Kurzum: das ist weder Gleit- noch Haftreibung, das ist Rollreibung. Denn hier gilt es keine Bewegung längs der Grenzfläche Asphalt-Reifen. Vielmerh wird ein Teil des reifens aufgesetzt und ein anderer hochgenommen. (im Idealfall)
[Eine andere Art sich das mit dem Rollen klar zu machen: Rollen ist immer ein (aufgefangener) Fall um den Kontaktpunkt herum. Die eigentliche Drehachse ist eigentlich nicht die Drehachse, sondern der Kontaktpunkt. Man überzeugt sich davon, wenn man sich vorstellt, die Straße würde abrupt enden: das Rad würde tatsächlcih weiter um den letzten Kontaktpunkt fallen / drehen.
Weiter fragen, falls falsche Frage beantwortet.
w.bars
Masseltof
Verfasst am: 08. Aug 2012 11:24
Titel: Zentripetalbeschl. Trägheit. Kurve
Hallo.
Vorstellung:
Ein Auto fährt zunächst eine gerade Strecke und biegt dann in einer Rechtskurve ab.
Man sitzt auf der linken Seite des Autos.
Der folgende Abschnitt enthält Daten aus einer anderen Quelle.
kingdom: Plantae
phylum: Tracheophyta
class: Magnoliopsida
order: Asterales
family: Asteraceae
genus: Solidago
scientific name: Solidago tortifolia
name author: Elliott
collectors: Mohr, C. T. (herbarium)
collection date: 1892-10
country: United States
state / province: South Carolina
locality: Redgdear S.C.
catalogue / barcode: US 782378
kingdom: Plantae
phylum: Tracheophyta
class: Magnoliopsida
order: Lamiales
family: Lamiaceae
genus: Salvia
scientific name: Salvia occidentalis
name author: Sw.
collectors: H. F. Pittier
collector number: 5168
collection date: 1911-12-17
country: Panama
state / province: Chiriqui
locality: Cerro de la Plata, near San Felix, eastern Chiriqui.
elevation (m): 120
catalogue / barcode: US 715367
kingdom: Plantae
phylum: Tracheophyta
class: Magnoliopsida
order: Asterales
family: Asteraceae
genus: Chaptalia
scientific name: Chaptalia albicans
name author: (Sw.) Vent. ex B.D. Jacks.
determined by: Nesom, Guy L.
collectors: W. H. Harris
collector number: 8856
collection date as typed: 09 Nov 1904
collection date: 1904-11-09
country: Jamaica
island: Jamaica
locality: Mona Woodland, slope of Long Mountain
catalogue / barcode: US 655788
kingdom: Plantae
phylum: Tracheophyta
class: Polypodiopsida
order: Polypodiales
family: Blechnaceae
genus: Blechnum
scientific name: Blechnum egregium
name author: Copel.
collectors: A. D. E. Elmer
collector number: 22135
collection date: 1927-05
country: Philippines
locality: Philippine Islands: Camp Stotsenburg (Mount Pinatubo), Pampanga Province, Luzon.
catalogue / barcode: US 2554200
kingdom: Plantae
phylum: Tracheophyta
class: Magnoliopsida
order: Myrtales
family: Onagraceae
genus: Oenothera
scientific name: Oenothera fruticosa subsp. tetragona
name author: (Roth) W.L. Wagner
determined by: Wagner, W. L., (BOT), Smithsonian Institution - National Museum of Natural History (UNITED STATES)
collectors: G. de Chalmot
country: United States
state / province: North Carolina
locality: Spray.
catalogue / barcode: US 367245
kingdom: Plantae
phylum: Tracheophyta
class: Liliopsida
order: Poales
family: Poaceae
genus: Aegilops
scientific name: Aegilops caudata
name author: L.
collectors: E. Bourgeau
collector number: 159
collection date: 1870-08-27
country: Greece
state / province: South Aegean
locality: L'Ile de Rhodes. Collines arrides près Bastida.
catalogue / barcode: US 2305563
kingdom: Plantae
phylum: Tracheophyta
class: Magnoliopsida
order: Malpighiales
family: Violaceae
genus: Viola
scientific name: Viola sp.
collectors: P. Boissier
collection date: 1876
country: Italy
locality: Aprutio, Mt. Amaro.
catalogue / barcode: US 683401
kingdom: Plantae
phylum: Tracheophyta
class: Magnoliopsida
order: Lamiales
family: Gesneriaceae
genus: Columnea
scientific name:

Ist man nicht angeschnallt und hat das Auto eine bestimmte Geschwindigkeit so wird man auf die linke Seite des Autos befördert.(gegen die Wand gedrückt)
Meine Frage lautet im Prinzip "Warum wird man auf die rechte Seite Seite des Autos befördert und welche Prinzipien spielen hier eine Rolle".
Meine Erklärung wäre die folgende:
1.Das Auto bewegt sich gleichförmig auf einer geraden Straße.
Der Körper verharrt in Ruhe (keine Beschleunigung, also keine Kraft).
Man wird weder in den Sitz noch nach vorne gedrückt.
2. Das Auto biegt in die Kurve ab und folgt dem Kurvenverlauf.
Da es nicht gerade aus weiter fährt, muss eine Kraft wirken, die das Auto auf der Bahn hält die Zentripetalkraft.
2.1Frage:
Der Mitfahrer sollte nach dem Trägheitsaxiom tangential der Kurve hinaus befördert werden.
Die Autowand hindert ihn daran. Würde die Tür aber per Zufall aufgehen würde es tangential der Kurvenrichtung aus dem Auto geschleudert werden?
Neue Frage:
Woher kommt die Annahme, dass bei einer normalen Drehbewegung des Reifens der Kontakt zwischen Reifen und Straßenbahn als Haftreibung interpretiert wird.
Eine Momentaufnahme würde natürlich keine Bewegung der Kontaktfläche und des Reifens zeigen, sobald sie sich gegenseitig berühren.
Würde man jedoch mehrere Momentanaufnahmen hintereiander durchlaufen lassen (wie alte Sketchbücher) so würde eine Bewegung des Reifens ersichtbar sein und dies würde doch viel mehr für eine Gleitreibung als für eine Haftreibung sprechen?